The following top answers have been selected by a moderator from hundreds of responses to the original question.

“If he has no energy, wants to sleep a lot, and has no motivation, then his depression is not getting better or is getting worse. His therapist needs to be working with him weekly to build coping mechanisms and he may need either a higher dose or a different medication…

… I know it’s tough on you, but understand your husband is going through a hard time that he doesn’t have full control over. Chances are he feels very guilty for feeling the way he does and that adds to the depression. Sit down together and work out a plan to help each other get through this. You may have to ask for outside help such as family or friends to get some stuff done around the house or help with the other children.”

“Contrary to what some people are saying here, being mean about it is not going to help. Depression is a struggle I deal with EVERY day. Having someone come down on me does NOT help. In fact, it sends me deeper into depression and just generally feeling terrible. If my partner comes and says, “Hey, I know you’re struggling but I could really use your help with X, Y, Z.” That helps me find the motivation to get up and do something…

… If he’s been on this medication for at least 6 weeks and still isn’t getting better, he may need a different medication or dosage and should speak to his doctor about it. Also, YOU would benefit from attending a therapy session with him once in a while so that you can both come together in a safe space and figure out what kind of coping mechanisms will help you both to come through this together and so that YOU know how you can help him without inadvertently making things worse.”

“I agree with everyone in the comments that he needs his medication re evaluated, but finding the correct meds for depression can be a long and hard road. Is it possible for you guys in the meantime to hire some help? maybe a family member that could come over a couple nights a week just to help with the kiddos or clean up? Best of luck.”

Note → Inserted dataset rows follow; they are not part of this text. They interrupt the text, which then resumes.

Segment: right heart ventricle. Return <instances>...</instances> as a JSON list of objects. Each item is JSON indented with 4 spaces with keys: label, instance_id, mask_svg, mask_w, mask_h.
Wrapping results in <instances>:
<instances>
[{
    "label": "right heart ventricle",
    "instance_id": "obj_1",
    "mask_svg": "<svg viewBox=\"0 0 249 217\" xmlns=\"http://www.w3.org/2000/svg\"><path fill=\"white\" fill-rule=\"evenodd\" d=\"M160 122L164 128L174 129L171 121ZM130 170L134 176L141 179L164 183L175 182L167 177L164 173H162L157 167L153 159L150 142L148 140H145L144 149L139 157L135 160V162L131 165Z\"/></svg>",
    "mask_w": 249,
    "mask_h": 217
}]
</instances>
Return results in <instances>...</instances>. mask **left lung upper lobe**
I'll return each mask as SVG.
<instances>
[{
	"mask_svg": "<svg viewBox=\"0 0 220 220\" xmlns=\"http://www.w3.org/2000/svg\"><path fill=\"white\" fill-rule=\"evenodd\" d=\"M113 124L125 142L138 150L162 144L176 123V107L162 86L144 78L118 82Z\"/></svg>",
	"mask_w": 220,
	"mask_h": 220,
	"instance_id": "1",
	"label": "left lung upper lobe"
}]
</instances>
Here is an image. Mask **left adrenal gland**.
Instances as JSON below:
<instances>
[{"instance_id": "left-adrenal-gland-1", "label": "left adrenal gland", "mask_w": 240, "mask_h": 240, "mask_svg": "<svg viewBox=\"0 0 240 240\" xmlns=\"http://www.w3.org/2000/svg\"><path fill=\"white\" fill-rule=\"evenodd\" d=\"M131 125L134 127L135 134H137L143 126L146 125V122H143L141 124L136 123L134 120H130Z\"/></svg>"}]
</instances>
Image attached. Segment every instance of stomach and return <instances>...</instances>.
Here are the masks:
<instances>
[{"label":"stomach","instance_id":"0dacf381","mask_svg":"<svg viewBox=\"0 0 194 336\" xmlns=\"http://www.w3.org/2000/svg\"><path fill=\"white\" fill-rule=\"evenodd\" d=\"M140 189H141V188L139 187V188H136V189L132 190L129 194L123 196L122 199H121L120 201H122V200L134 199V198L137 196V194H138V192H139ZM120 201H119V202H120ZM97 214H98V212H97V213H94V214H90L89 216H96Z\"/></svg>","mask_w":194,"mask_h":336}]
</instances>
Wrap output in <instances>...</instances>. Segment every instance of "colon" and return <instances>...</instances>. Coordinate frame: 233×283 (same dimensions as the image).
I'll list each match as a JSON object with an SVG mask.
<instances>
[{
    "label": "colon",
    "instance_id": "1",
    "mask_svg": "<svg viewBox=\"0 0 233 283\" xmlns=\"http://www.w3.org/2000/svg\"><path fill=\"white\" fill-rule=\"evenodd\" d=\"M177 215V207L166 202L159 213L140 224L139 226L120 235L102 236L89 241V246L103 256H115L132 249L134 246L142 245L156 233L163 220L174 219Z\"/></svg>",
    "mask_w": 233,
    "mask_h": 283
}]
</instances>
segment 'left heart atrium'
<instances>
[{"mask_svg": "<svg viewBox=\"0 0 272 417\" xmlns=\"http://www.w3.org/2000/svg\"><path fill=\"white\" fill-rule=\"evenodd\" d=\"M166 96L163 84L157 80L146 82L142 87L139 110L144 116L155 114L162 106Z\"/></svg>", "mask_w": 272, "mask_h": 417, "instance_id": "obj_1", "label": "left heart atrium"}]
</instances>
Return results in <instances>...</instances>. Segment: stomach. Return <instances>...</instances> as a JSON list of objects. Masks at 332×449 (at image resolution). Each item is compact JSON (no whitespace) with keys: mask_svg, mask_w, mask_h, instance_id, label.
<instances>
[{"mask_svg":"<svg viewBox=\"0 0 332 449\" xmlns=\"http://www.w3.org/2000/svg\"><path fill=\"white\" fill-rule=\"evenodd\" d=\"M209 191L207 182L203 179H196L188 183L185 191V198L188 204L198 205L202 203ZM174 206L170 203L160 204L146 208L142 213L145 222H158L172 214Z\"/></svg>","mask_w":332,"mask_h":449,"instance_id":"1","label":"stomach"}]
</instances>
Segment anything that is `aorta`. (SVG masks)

“His medication isn’t working. He has to make some effort to help himself. I know it’s hard. But he has to take care of himself first.”

“He needs to have a reevaluation done on his medicine and try to identify/manage the trigger(s) of his anxiety and depression. You cannot do it for him but be a support system for him while taking care of you and the littles. Prayers, momma.”

“He needs encouragement, not help. He can literally only help himself and you need to encourage him to… let him know that you are beginning to experience your symptoms now and that yours are dangerous for you and baby and that he needs to now help you instead of the other way round.”

“Do the minimum to get by. Do dishes when they need or buy plastic dishes and throw them in the bin. Do washing when needed. Get kids to clean toys. Ask family or friends if they can pop over to help. Do as much as you can handle and be gentle with yourself. It’s not forever and you will get through it.”

“I’ve suffered with severe depression and anxiety since I was a child. I get like he does; it’s literally disabling and I can’t function. Cognitive behavioral therapy and bullet journaling is what I’ve found to be the most helpful throughout my years of therapy and experimenting with different techniques and coping mechanisms.”